Any visible European role with Iran in the coming months is likely to be led by Germany and the EU High Representative. The UK faces general elections in May, so any meaningful movement on Iran from London will be put on hold until the next government outlines its foreign policy objectives and priorities – which are likely to be dominated by the question of EU membership. Meanwhile, Paris has sustained its traditionally sceptical stance on Tehran, despite the softening of relations between Iran and other EU member states. France has also drawn closer to Saudi Arabia and is highly unlikely to push for détente with Iran.

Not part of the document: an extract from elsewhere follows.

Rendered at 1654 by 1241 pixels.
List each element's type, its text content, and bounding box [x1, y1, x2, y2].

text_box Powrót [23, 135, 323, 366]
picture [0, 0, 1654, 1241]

The overarching question facing Europe is whether and to what extent it should engage with Iran beyond the eventual outcome of these nuclear negotiations. Paradoxically, while it is much easier for Europe to expand relations with Tehran, the US administration has quietly led the effort both on the nuclear and regional issues, most recently evidenced in Iraq. Europe should reassess its engagement with Iran in view of the priority and resources accorded by Europeans to regional crises after the rise of the Islamic State and the danger thereby posed to European security at home. Once policymakers are able to step out of the nuclear-centric vision of Iran, Europe, like the US, might see the benefits of coordinating with Tehran on at least some key regional files.
The European Council on Foreign Relations does not take collective positions. This commentary, like all publications of the European Council on Foreign Relations, represents only the views of its authors.